I love dark nail polish. Right now I have on a very deep purple/almost black. I think the key is to make it look really glamorous as opposed to 'I just threw this on two months ago and still haven't fixed it'. I think it looks great with lots of top coat for a really glossy finish and perfectly shaped and manicured nails.I actually like wearing black polish with more girlie/classy outfits, it makes everything a little more edgy. Very glam-rock to me


----------



## Aggie125 (Jan 14, 2009)

In my opinion all the dark colors look good only on short (or medium) nails. Black, long nails - no way!


----------



## nikko0622 (Jan 14, 2009)

i do it i love black but sometimes it is a harsh color so i do i almost black color w/ a tint of red/purple by opi its called black cherry chutney...its the best color


----------



## -Chelsey- (Jan 14, 2009)

I absolutely love black nail polish, I always have but I did go through a little goth phase back in high school lol.
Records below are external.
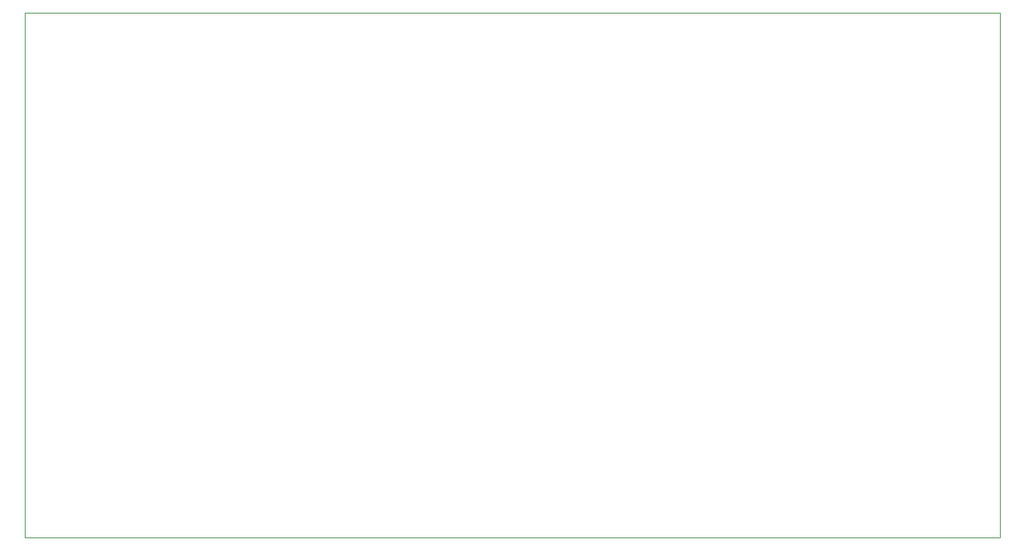
<source format=gm1>
%TF.GenerationSoftware,KiCad,Pcbnew,9.0.5*%
%TF.CreationDate,2025-10-22T13:12:41-04:00*%
%TF.ProjectId,mainBoard,6d61696e-426f-4617-9264-2e6b69636164,rev?*%
%TF.SameCoordinates,Original*%
%TF.FileFunction,Profile,NP*%
%FSLAX46Y46*%
G04 Gerber Fmt 4.6, Leading zero omitted, Abs format (unit mm)*
G04 Created by KiCad (PCBNEW 9.0.5) date 2025-10-22 13:12:41*
%MOMM*%
%LPD*%
G01*
G04 APERTURE LIST*
%TA.AperFunction,Profile*%
%ADD10C,0.050000*%
%TD*%
G04 APERTURE END LIST*
D10*
X51385786Y-26114215D02*
X161185786Y-26114215D01*
X161185786Y-85214215D01*
X51385786Y-85214215D01*
X51385786Y-26114215D01*
M02*

</source>
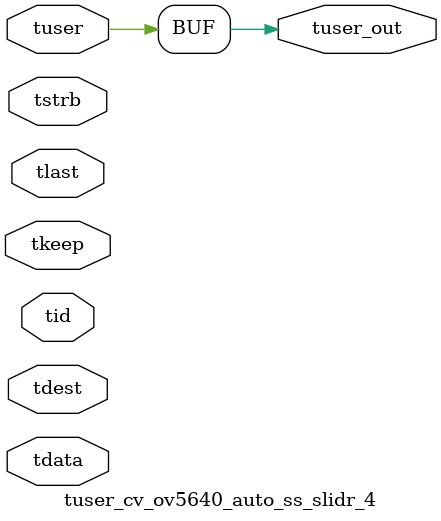
<source format=v>


`timescale 1ps/1ps

module tuser_cv_ov5640_auto_ss_slidr_4 #
(
parameter C_S_AXIS_TUSER_WIDTH = 1,
parameter C_S_AXIS_TDATA_WIDTH = 32,
parameter C_S_AXIS_TID_WIDTH   = 0,
parameter C_S_AXIS_TDEST_WIDTH = 0,
parameter C_M_AXIS_TUSER_WIDTH = 1
)
(
input  [(C_S_AXIS_TUSER_WIDTH == 0 ? 1 : C_S_AXIS_TUSER_WIDTH)-1:0     ] tuser,
input  [(C_S_AXIS_TDATA_WIDTH == 0 ? 1 : C_S_AXIS_TDATA_WIDTH)-1:0     ] tdata,
input  [(C_S_AXIS_TID_WIDTH   == 0 ? 1 : C_S_AXIS_TID_WIDTH)-1:0       ] tid,
input  [(C_S_AXIS_TDEST_WIDTH == 0 ? 1 : C_S_AXIS_TDEST_WIDTH)-1:0     ] tdest,
input  [(C_S_AXIS_TDATA_WIDTH/8)-1:0 ] tkeep,
input  [(C_S_AXIS_TDATA_WIDTH/8)-1:0 ] tstrb,
input                                                                    tlast,
output [C_M_AXIS_TUSER_WIDTH-1:0] tuser_out
);

assign tuser_out = {tuser[0:0]};

endmodule


</source>
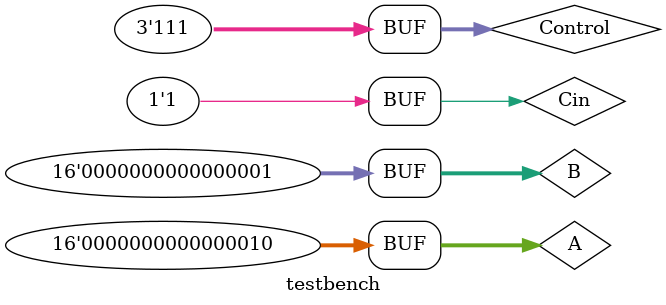
<source format=v>
`timescale 1ns / 1ps

module ALU_16bit(A, B, Cin, Control, Result, Cout);
    input [15:0] A, B;
    input Cin;
    input [2:0] Control;
    output reg [15:0] Result;
    output reg Cout;
    
    always @(*) begin
        case(Control)
          3'b000: {Cout, Result} <= A + B + Cin;
          3'b001: {Cout, Result} <= A - B - Cin;
          3'b010: {Cout, Result} <= A | B;
          3'b011: {Cout, Result} <= A & B;
          3'b100: {Cout, Result} <= {1'b0, A[14:0], 1'b0};//shift left(append 0)
          3'b101: {Cout, Result} <= {2'b00, A[15:1]};//shift right(append 0)
          3'b110: {Cout, Result} <= {1'b0, A[14:0], A[15]};
          3'b111: {Cout, Result} <= {1'b0, A[0], A[15:1]};
           endcase
         end
         
      endmodule        
    
    
    
    
module testbench();
    reg [15:0] A, B;
    reg Cin;
    reg [2:0] Control;
    wire [15:0] Result;
    wire Cout;
    
    ALU_16bit uut(A, B, Cin, Control, Result, Cout);
    
    initial begin
        $monitor("A=%b, B=%b, Cin=%b, Control=%b, Result=%b, Cout=%b", A, B, Cin, Control, Result, Cout);
        
        //A = 3'b010;
        //B = 3'b001;
        A = 16'b0000000000000010; // A = 2 in decimal
        B = 16'b0000000000000001;
        Cin = 1'b1;
        
        Control = 3'b000;
        #100;
        Control = 3'b001;
        #100;
        Control = 3'b010;
        #100;
        Control = 3'b011;
        #100;
        Control = 3'b100;
        #100;
        Control = 3'b101;
        #100;
        Control = 3'b110;
        #100;
        Control = 3'b111;
        #100;
     end
endmodule
</source>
I only wear black on my toe nails though because I always have acrylics on my finger nails and I've painted them black once and they really don't look good when they're that long. BUT when I don't have my acrylics on I paint my natural nails black and I LOVE the look.


----------



## PrincessMiracle (Jan 27, 2009)

*Hmm black nail polish looks good on medium length well manicured nails




but black nail polish and long nails is a horrible combo



*


----------



## HairEgo (Jan 27, 2009)

Black nail polish is definetly out now. Colours like deep purples/reds are in and black is out!


----------



## Bec688 (Jan 28, 2009)

Black nail polish can look classy if done properly. For vampy nails, you need to have them shaped and neat, and all the same length, I find the perfect nail length for darker nails is just sitting at the tip of the finger or JUST over. Any longer and it can start to look trashy.


----------